◆ SUPPLIED MATERIAL
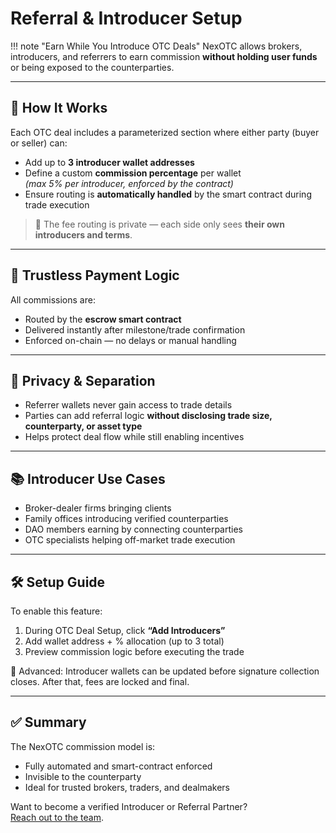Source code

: # Referral & Introducer Setup

!!! note "Earn While You Introduce OTC Deals"
    NexOTC allows brokers, introducers, and referrers to earn commission **without holding user funds** or being exposed to the counterparties.

---

<h2>🧩 How It Works</h2>

Each OTC deal includes a parameterized section where either party (buyer or seller) can:

- Add up to **3 introducer wallet addresses**
- Define a custom **commission percentage** per wallet  
  _(max 5% per introducer, enforced by the contract)_
- Ensure routing is **automatically handled** by the smart contract during trade execution

> 💸 The fee routing is private — each side only sees **their own introducers and terms**.

---

<h2>🧾 Trustless Payment Logic</h2>

All commissions are:
- Routed by the **escrow smart contract**
- Delivered instantly after milestone/trade confirmation
- Enforced on-chain — no delays or manual handling

---

<h2>🔐 Privacy & Separation</h2>

- Referrer wallets never gain access to trade details
- Parties can add referral logic **without disclosing trade size, counterparty, or asset type**
- Helps protect deal flow while still enabling incentives

---

<h2>📚 Introducer Use Cases</h2>

- Broker-dealer firms bringing clients
- Family offices introducing verified counterparties
- DAO members earning by connecting counterparties
- OTC specialists helping off-market trade execution

---

<h2>🛠️ Setup Guide</h2>

To enable this feature:
1. During OTC Deal Setup, click **“Add Introducers”**
2. Add wallet address + % allocation (up to 3 total)
3. Preview commission logic before executing the trade

🧠 Advanced: Introducer wallets can be updated before signature collection closes. After that, fees are locked and final.

---

<h2>✅ Summary</h2>

The NexOTC commission model is:
- Fully automated and smart-contract enforced
- Invisible to the counterparty
- Ideal for trusted brokers, traders, and dealmakers

Want to become a verified Introducer or Referral Partner?  
[Reach out to the team](../links/support.md).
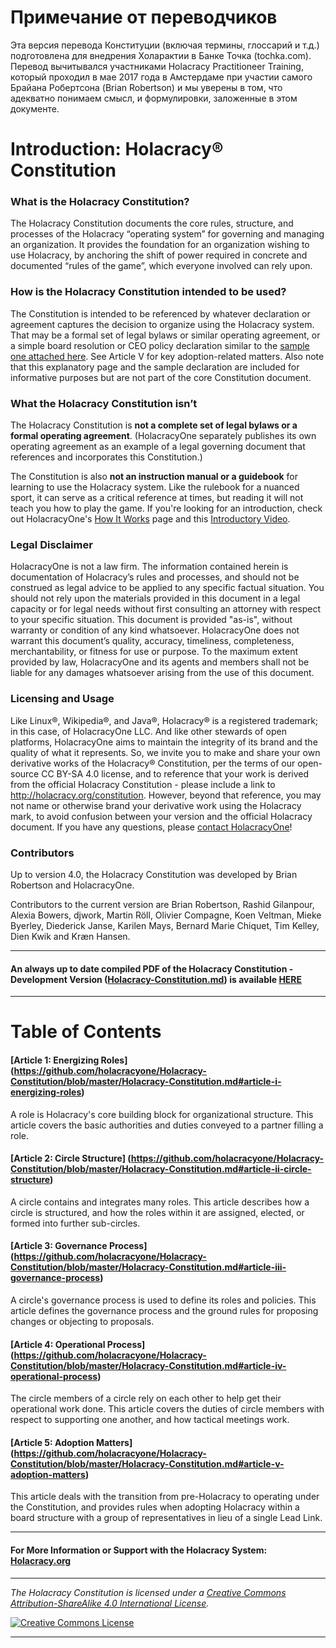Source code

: # Примечание от переводчиков

Эта версия перевода Конституции (включая термины, глоссарий и т.д.) подготовлена для внедрения Холарактии в Банке Точка (tochka.com). Перевод вычитывался участниками Holacracy Practitioneer Training, который проходил в мае 2017 года в Амстердаме при участии самого Брайана Робертсона (Brian Robertson) и мы уверены в том, что адекватно понимаем смысл, и формулировки, заложенные в этом документе.

# Introduction: Holacracy® Constitution

### What is the Holacracy Constitution?

The Holacracy Constitution documents the core rules, structure, and processes of the Holacracy “operating system” for governing and managing an organization. It provides the foundation for an organization wishing to use Holacracy, by anchoring the shift of power required in concrete and documented “rules of the game”, which everyone involved can rely upon.

### How is the Holacracy Constitution intended to be used?
The Constitution is intended to be referenced by whatever declaration or agreement captures the decision to organize using the Holacracy system. That may be a formal set of legal bylaws or similar operating agreement, or a simple board resolution or CEO policy declaration similar to the <a href="https://github.com/holacracyone/Holacracy-Constitution/blob/master/Adoption%20Declaration%20Sample.pdf" target="_blank">sample one attached here</a>. See Article V for key adoption-related matters. Also note that this explanatory page and the sample declaration are included for informative purposes but are not part of the core Constitution document.

### What the Holacracy Constitution isn’t
The Holacracy Constitution is **not a complete set of legal bylaws or a formal operating agreement**. (HolacracyOne separately publishes its own operating agreement as an example of a legal governing document that references and incorporates this Constitution.)

The Constitution is also **not an instruction manual or a guidebook** for learning to use the Holacracy system. Like the rulebook for a nuanced sport, it can serve as a critical reference at times, but reading it will not teach you how to play the game. If you're looking for an introduction, check out HolacracyOne's <a href="http://holacracy.org/how-it-works" target="_blank">How It Works</a> page and this <a href="http://holacracy.org/intro" target="_blank">Introductory Video</a>.

### Legal Disclaimer
HolacracyOne is not a law firm. The information contained herein is documentation of Holacracy’s rules and processes, and should not be construed as legal advice to be applied to any specific factual situation. You should not rely upon the materials provided in this document in a legal capacity or for legal needs without first consulting an attorney with respect to your specific situation. This document is provided "as-is", without warranty or condition of any kind whatsoever. HolacracyOne does not warrant this document’s quality, accuracy, timeliness, completeness, merchantability, or fitness for use or purpose. To the maximum extent provided by law, HolacracyOne and its agents and members shall not be liable for any damages whatsoever arising from the use of this document.

### Licensing and Usage
Like Linux®, Wikipedia®, and Java®, Holacracy® is a registered trademark; in this case, of HolacracyOne LLC. And like other stewards of open platforms, HolacracyOne aims to maintain the integrity of its brand and the quality of what it represents. So, we invite you to make and share your own derivative works of the Holacracy® Constitution, per the terms of our open-source CC BY-SA 4.0 license, and to reference that your work is derived from the official Holacracy Constitution - please include a link to http://holacracy.org/constitution. However, beyond that reference, you may not name or otherwise brand your derivative work using the Holacracy mark, to avoid confusion between your version and the official Holacracy document. If you have any questions, please <a href="http://www.holacracy.org/contact/" target="_blank">contact HolacracyOne</a>!

### Contributors
Up to version 4.0, the Holacracy Constitution was developed by Brian Robertson and HolacracyOne. 

Contributors to the current version are Brian Robertson, Rashid Gilanpour, Alexia Bowers, djwork, Martin Röll, Olivier Compagne, Koen Veltman, Mieke Byerley, Diederick Janse, Karilen Mays, Bernard Marie Chiquet, Tim Kelley, Dien Kwik and Kræn Hansen.

---

#### An always up to date compiled PDF of the Holacracy Constitution - Development Version (<a href="https://github.com/holacracyone/Holacracy-Constitution/blob/master/Holacracy-Constitution.md" target="_blank">Holacracy-Constitution.md</a>) is available <a href="https://gitprint.com/holacracyone/Holacracy-Constitution/blob/master/Holacracy-Constitution.md" target="_blank">HERE</a>

---

# Table of Contents

#### [Article 1: Energizing Roles] (https://github.com/holacracyone/Holacracy-Constitution/blob/master/Holacracy-Constitution.md#article-i-energizing-roles)

A role is Holacracy's core building block for organizational structure. This article covers the basic authorities and duties conveyed to a partner filling a role.

#### [Article 2: Circle Structure] (https://github.com/holacracyone/Holacracy-Constitution/blob/master/Holacracy-Constitution.md#article-ii-circle-structure)

A circle contains and integrates many roles. This article describes how a circle is structured, and how the roles within it are assigned, elected, or formed into further sub-circles.

#### [Article 3: Governance Process] (https://github.com/holacracyone/Holacracy-Constitution/blob/master/Holacracy-Constitution.md#article-iii-governance-process)

A circle's governance process is used to define its roles and policies. This article defines the governance process and the ground rules for proposing changes or objecting to proposals.

#### [Article 4: Operational Process] (https://github.com/holacracyone/Holacracy-Constitution/blob/master/Holacracy-Constitution.md#article-iv-operational-process)

The circle members of a circle rely on each other to help get their operational work done. This article covers the duties of circle members with respect to supporting one another, and how tactical meetings work.

#### [Article 5: Adoption Matters] (https://github.com/holacracyone/Holacracy-Constitution/blob/master/Holacracy-Constitution.md#article-v-adoption-matters)

This article deals with the transition from pre-Holacracy to operating under the Constitution, and provides rules when adopting Holacracy within a board structure with a group of representatives in lieu of a single Lead Link.

---

#### For More Information or Support with the Holacracy System: <a href="http://Holacracy.org" target="_blank">Holacracy.org</a>

---

*_The Holacracy Constitution is licensed under a <a rel="license" href="http://creativecommons.org/licenses/by-sa/4.0/">Creative Commons Attribution-ShareAlike 4.0 International License</a>._*

<a rel="license" href="http://creativecommons.org/licenses/by-sa/4.0/" target="_blank"><img alt="Creative Commons License" style="border-width:0" src="https://i.creativecommons.org/l/by-sa/4.0/88x31.png" /></a> 

---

◆ DIRECTIVE
A complete answer gives every line of the data that includes "license".

◆ ANSWER BELOW
Like Linux®, Wikipedia®, and Java®, Holacracy® is a registered trademark; in this case, of HolacracyOne LLC. And like other stewards of open platforms, HolacracyOne aims to maintain the integrity of its brand and the quality of what it represents. So, we invite you to make and share your own derivative works of the Holacracy® Constitution, per the terms of our open-source CC BY-SA 4.0 license, and to reference that your work is derived from the official Holacracy Constitution - please include a link to http://holacracy.org/constitution. However, beyond that reference, you may not name or otherwise brand your derivative work using the Holacracy mark, to avoid confusion between your version and the official Holacracy document. If you have any questions, please <a href="http://www.holacracy.org/contact/" target="_blank">contact HolacracyOne</a>!
*_The Holacracy Constitution is licensed under a <a rel="license" href="http://creativecommons.org/licenses/by-sa/4.0/">Creative Commons Attribution-ShareAlike 4.0 International License</a>._*
<a rel="license" href="http://creativecommons.org/licenses/by-sa/4.0/" target="_blank"><img alt="Creative Commons License" style="border-width:0" src="https://i.creativecommons.org/l/by-sa/4.0/88x31.png" /></a> 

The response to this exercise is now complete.